Implementation of the workers
Language choice
There are no technical reasons to force the same technologies on the web server side as in the workers, however
rust fits the constraints of both, therefore there is also no reason to use two different programming
languages here either. For simplicity reason, rust stayed.
Picking up a task
The tasks a worker can execute depend on the configuration of the machine itself. For example, if a static analyser isn't installed on one machine, the worker executing on that machine can't obvioulsy perform the task of running the static analyser on the developer's code.
Therefore before assigning a task to a worker, it is necessary to know what the worker can and cannot do. For simplicity reason, the choice was made to have the worker poll for pending tasks. It is therefore up to the worker to tell what it can do when looking a task. This capability should be configured per-worker since it ultimately depends on the configuration of the machine. The configuration is for now hard-coded in the code. Changing the configuration requires therefore to change the code and recompile. Certainly not pretty, but good enough for my needs of the moment.
Executing a task
The workers are really simple, do not implement any security feature, and rely on hard-coded knowledge from the project codebase it executes things on.

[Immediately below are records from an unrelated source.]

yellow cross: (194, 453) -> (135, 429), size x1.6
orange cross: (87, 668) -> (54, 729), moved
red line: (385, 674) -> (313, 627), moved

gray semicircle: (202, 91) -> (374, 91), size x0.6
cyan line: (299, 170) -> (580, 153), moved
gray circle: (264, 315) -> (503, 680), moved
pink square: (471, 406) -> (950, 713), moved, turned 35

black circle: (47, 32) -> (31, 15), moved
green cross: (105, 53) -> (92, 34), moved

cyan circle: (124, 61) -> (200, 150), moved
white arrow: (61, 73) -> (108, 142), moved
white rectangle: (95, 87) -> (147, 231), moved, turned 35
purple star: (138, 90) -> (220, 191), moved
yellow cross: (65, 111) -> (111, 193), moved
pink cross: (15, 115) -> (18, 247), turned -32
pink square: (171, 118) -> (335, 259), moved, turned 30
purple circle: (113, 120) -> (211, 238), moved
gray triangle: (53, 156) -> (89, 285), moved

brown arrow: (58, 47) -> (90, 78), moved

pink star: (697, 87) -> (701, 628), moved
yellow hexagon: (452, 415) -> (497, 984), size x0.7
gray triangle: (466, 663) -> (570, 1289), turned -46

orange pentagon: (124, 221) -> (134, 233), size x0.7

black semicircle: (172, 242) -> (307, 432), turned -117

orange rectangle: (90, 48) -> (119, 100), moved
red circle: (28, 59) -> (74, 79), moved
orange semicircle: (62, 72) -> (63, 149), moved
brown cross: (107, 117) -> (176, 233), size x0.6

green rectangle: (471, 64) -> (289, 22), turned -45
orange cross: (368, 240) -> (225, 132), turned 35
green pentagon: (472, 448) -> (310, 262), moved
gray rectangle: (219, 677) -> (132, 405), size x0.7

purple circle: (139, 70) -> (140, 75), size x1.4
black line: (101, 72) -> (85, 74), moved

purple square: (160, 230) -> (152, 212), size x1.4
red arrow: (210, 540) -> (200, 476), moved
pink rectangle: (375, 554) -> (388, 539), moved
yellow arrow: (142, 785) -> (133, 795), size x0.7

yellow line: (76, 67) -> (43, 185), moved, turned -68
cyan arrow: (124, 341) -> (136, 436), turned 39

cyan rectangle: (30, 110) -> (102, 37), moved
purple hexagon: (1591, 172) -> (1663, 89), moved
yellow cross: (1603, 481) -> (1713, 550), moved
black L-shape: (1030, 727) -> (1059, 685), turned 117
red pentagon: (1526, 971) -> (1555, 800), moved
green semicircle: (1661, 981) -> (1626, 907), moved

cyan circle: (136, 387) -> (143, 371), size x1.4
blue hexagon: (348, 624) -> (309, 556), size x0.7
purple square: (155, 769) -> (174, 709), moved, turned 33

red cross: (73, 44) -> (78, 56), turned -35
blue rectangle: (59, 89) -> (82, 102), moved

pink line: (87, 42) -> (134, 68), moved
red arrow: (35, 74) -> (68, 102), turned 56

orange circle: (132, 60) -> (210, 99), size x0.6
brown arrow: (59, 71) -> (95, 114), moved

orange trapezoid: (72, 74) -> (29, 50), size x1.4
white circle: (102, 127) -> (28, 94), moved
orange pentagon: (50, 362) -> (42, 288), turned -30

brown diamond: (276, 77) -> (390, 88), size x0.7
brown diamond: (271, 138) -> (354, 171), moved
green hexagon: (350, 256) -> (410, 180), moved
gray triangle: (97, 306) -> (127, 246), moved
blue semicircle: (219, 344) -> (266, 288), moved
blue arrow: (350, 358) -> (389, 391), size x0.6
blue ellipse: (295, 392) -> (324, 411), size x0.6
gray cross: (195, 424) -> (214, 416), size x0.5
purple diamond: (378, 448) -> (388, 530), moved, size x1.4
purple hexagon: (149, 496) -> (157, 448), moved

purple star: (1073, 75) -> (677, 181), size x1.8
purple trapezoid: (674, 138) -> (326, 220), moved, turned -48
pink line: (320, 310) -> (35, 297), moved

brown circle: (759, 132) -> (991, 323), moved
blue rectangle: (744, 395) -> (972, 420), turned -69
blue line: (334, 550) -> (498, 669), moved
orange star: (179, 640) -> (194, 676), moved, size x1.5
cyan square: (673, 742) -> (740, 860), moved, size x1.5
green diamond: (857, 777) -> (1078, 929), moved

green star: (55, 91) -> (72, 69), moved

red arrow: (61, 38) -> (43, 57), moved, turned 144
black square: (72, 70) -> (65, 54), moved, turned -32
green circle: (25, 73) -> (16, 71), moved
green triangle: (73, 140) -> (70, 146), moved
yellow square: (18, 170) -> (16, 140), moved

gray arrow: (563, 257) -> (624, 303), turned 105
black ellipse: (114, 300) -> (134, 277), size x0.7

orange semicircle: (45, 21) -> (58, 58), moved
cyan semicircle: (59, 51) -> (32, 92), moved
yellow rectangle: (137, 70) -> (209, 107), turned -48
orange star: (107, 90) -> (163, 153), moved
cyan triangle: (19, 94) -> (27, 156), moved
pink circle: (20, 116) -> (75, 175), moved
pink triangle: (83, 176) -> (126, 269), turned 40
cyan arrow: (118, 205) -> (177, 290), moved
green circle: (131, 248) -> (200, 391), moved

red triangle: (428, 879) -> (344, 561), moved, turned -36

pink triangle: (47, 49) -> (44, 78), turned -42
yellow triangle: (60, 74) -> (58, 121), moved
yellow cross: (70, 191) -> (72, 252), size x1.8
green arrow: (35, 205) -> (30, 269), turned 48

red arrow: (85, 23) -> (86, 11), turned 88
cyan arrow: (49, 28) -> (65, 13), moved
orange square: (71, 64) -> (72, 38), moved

For example, to execute a task, a worker will:
- retrieve the commit hash and the task to perform from the database
git clonethat commit- either:
- run a script from the cloned folder for tasks such as
formatting codeorstatic analysis. - call
cmake generate <some parameters> && cmake build && ctestin the project folder
- run a script from the cloned folder for tasks such as
This keeps the worker's code simple however it brings two notable issues:
- huge security issue of type remote code execution (more on that on the Self security assessment page)
- no backforward/forward compatibility
Backward/forward compatibility issue means that since the knowledge to execute a task is hardcoded to run a script, the day the file name of those scripts changes, or take different arguments, the CI will need to be adapted.
Reporting tasks that will be executed
When running tests, the worker finds itself the exact list of test to run by running ctest --show-only=human
and potentially filtering out tests the user asked not to execute. It then reports the exact list
into the database. This is how it is possible for the webserver to list the tests that gets executed.
Tests execution
Tests are executed sequentially even more than one hardware resource is available. This is obviously suboptimal and the only reason it is that way is because I didn't spend time implementing this feature.
Reporting data constantly to the database
When executing a task, the worker will execute long-running commands in the background, keep reading the standard output and standard error produced by said commands and constantly update the database with it.
At the moment, only long running commands are executed that way. A few commands are still executed synchronously and the worker wait for them to finish before reporting their output. Those are:
git clonegit remote updatecmake generate stage
These commands execute under two seconds. The user experience is therefore not too negatively affected. The only reason why these commands are executed that way is only due to lack of time to turn them to background commands after an initial implementation.
Since the database is not available through the network, any access to it is done through special routes provided by the webserver.
In order to avoid excessive network I/O, the worker will try to batch outputs, such that several lines of
stdout/stderr can be appended in the database with only one network request.
Importantly, the worker sanitises what it reads on stdout/stderr such that what is saved in the database
is guaranteed to be valid utf-8, meaning the inputs might be slightly silently modified in the process.
Taking a worker out
When a developer needs to troubleshoot some issue, it is common that he will need an exclusive access to the hardware. Since a worker is consistently looking for picking up a task to execute and run command on the same hardware, there is a contention situation. To resolve this, there must be a way to tell a worker to temporarily stop picking up new tasks.
This feature is implemented through unix signals. When a developer needs to shut off a worker so he can have
full control of the machine, he will send a signal SIGINT or SIGTERM to the worker. Upon receiving it, the
worker will acknowledge it by writing a message on the console, and finish its current task before exiting.
Sending a second signal will order the worker to abort its ongoing task to immediately relinquish resources.
A worker can then later be restarted normally.
Missing feature from the worker
Besides the lack of parallelism when running tests, one other missing feature here is that the only output the
worker reports in the database is what the executed commands produce on their stdout/stderr. Any other
artifiacts, such as files produced on the file system, are simply discarded at the end of a task
execution. Again, this was good enough for my needs.